Thank you funding. I am glad you went away. I needed a "vacation from my problems."

Monday, October 11, 2010

CAN'T SLEEP

I don't require a lot of sleep during the week. I usually get 5.5 - 6 hours every night. I do catch up on Friday and Saturday when I sleep about 8-9 hours each night. I am not doing as well as I used to on my normal weeknight hours. It has been about two weeks now that I just haven't felt rested. I think the week that Grammy was dying and the week after she passed made for some sleepless nights. I kind of self-inflict by staying up and looking at pictures of Grammy in the hours that I can't sleep. And I suppose that blogging about not sleeping because I think about Grammy isn't any better than looking at pictures her. What would be really cool is if I was productive in the wee hours of the night instead of sitting and wasting away time. I wish I had the ability my father has to tune out the world of thoughts and stress and force myself to sleep. Well here goes nothing, I am gonna give prayer a try. Honestly, that is usually the only source for a good sleep when I am wired at night. Goodnight....

Thursday, October 7, 2010

LIFE

Today I attended my Grammy's funeral. Today I mourned. Today I cried. Today I grew.

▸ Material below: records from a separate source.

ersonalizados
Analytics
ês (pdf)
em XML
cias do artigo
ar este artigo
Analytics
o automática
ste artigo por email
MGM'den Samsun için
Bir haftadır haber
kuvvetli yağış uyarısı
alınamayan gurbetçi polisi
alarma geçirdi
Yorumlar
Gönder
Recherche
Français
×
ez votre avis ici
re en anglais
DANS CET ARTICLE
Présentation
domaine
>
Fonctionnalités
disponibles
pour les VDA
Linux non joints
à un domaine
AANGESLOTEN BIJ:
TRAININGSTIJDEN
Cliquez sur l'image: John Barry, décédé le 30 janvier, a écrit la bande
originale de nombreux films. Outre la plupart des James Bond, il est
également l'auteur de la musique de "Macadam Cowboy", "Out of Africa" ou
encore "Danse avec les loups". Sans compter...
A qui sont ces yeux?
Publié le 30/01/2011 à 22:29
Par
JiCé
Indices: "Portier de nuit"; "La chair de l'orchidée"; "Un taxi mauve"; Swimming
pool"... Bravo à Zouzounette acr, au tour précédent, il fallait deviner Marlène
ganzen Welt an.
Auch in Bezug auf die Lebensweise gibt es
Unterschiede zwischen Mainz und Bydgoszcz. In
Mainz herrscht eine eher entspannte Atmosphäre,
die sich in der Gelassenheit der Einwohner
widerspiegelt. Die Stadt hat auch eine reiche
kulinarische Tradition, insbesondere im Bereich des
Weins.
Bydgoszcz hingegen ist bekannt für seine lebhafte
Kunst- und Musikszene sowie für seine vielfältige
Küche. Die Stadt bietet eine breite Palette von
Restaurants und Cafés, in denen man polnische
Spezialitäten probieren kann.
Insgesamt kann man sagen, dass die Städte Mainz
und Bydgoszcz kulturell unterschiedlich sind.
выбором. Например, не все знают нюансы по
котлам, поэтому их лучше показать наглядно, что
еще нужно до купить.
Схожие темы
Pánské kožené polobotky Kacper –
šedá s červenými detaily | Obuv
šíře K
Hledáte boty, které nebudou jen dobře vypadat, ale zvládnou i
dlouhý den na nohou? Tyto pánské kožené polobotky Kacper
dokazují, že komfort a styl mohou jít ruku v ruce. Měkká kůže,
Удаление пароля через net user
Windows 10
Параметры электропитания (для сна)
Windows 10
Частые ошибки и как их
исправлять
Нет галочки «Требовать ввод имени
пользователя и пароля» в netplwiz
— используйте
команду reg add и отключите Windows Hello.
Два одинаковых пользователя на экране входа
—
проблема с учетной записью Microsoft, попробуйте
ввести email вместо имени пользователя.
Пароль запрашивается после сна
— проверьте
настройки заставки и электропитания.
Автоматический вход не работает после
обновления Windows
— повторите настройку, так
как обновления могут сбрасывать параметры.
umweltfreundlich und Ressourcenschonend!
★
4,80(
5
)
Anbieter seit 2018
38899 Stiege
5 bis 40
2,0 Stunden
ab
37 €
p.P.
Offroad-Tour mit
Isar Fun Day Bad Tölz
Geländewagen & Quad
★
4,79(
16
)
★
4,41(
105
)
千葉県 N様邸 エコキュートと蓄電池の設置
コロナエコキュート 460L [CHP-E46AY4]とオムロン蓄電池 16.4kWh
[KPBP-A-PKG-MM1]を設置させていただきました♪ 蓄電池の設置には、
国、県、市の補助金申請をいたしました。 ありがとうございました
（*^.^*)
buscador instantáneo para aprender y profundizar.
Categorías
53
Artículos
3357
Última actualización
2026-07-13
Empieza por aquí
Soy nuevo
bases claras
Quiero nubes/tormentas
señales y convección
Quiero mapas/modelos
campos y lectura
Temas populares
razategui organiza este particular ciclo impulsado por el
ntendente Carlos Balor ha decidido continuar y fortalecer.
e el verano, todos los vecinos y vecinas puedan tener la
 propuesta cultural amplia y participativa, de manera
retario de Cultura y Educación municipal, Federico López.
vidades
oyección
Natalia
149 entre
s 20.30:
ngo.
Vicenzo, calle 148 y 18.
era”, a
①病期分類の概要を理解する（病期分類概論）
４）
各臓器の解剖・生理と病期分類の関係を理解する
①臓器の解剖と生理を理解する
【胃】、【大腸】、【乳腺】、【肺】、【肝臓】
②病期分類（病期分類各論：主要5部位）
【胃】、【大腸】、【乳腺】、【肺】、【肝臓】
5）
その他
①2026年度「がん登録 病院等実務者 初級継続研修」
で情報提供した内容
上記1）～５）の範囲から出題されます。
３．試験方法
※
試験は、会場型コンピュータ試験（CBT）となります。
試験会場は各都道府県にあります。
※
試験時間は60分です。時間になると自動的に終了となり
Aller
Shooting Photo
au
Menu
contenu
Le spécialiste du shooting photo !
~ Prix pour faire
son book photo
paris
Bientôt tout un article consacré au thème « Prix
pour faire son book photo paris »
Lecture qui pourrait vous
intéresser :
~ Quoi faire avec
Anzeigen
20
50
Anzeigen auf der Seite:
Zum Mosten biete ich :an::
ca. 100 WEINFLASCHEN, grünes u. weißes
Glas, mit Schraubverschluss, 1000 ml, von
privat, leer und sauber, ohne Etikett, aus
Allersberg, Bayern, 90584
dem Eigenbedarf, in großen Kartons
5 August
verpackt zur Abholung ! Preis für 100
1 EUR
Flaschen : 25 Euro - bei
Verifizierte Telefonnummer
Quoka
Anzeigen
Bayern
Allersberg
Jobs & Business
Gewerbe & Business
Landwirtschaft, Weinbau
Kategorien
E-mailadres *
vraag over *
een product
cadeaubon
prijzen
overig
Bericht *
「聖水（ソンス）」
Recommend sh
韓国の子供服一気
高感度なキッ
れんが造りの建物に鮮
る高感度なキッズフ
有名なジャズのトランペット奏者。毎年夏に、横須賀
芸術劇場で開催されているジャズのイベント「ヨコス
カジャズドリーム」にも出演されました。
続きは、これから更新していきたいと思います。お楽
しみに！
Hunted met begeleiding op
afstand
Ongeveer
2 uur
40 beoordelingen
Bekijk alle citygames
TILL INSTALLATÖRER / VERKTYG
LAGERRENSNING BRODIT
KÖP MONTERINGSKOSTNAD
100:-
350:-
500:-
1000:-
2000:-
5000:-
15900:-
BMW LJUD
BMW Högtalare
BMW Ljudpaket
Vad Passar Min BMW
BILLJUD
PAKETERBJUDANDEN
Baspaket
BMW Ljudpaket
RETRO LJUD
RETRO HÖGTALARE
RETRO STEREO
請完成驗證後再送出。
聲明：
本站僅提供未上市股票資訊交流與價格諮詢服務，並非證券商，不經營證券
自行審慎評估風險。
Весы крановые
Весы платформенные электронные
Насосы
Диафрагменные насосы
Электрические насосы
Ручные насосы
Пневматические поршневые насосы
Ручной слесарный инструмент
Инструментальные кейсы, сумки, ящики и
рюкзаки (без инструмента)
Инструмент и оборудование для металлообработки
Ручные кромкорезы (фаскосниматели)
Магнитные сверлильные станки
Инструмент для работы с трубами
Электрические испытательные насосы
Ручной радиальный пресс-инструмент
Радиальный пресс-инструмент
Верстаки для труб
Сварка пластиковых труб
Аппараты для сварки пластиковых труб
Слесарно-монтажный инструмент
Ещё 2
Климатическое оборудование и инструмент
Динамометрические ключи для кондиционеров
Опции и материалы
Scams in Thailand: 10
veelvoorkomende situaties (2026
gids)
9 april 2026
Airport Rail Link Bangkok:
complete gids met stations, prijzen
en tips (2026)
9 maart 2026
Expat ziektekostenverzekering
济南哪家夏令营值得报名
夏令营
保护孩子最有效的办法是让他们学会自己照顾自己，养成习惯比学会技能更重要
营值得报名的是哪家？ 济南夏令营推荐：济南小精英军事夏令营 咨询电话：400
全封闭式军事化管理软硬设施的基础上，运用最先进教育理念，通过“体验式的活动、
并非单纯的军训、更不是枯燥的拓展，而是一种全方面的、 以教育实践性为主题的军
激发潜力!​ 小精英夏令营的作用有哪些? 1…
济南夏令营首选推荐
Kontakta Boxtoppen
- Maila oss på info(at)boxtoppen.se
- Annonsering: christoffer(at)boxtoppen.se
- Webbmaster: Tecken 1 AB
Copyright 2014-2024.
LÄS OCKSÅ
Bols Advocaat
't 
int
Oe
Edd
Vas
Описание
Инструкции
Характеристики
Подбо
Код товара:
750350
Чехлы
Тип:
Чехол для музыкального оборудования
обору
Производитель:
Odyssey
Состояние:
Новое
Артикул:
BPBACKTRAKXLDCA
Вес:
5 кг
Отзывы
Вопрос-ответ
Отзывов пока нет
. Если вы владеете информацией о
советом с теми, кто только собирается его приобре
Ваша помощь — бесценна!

I am not a very good example at coping with death. I take it hard and I don't like to move on from it because I feel like when I do, the person is really gone from my life. While trying to mentally, emotionally, and spiritually comprehend the events of the past two weeks I have learned of another tragedy. One of my students was killed in an accident today caused by another student of mine. Knowing the heartache I have been processing with my spiritual, mature brain makes me so sad for my students who will have to struggle through the loss of a friend and classmate with their tender, young souls.

Somehow I have to muster up the courage and strength tomorrow to discuss with my kids about the death of this student and how to cope with it. I need to teach them compassion for the student driving the vehicle. I only hope I can be an example in their life at this time and help them through this. Teenagers are so impressionable and I know this situation will be so hard on them but they will get through. They will get through just as I am getting through. Just as we all must get through and continue on in life.

Saturday, October 2, 2010

THREE TIME FIGHTER


My reason for the cure lost her battle tonight.
Love you grammy!
I will still fight for your disease.
October 20, 1927 - October 2, 2010

PINKTOBER

It is time for the yearly post for National Breast Cancer Awareness Month! I begged you in 2007, 2008, and 2009 to do something in October. This will undoubtedly be the hardest October/Breast Cancer Awareness Month of my life. Grammy has been trying to leave this world for a much better place for about a week now. She is too strong and way too social to will herself to leave her family. When the time finally comes that Grammy passes, I will actually be excited. I truly believe that she has been fighting the battle of death for so long because there is no other way that our family would willingly let her go. PLEASE do something this October in honor of Breast Cancer Awareness month. On the right side of my blog is a list of great BC sites. For great BC paraphernalia, I especially love Cafe Press and The Breast Cancer Site. Happy October!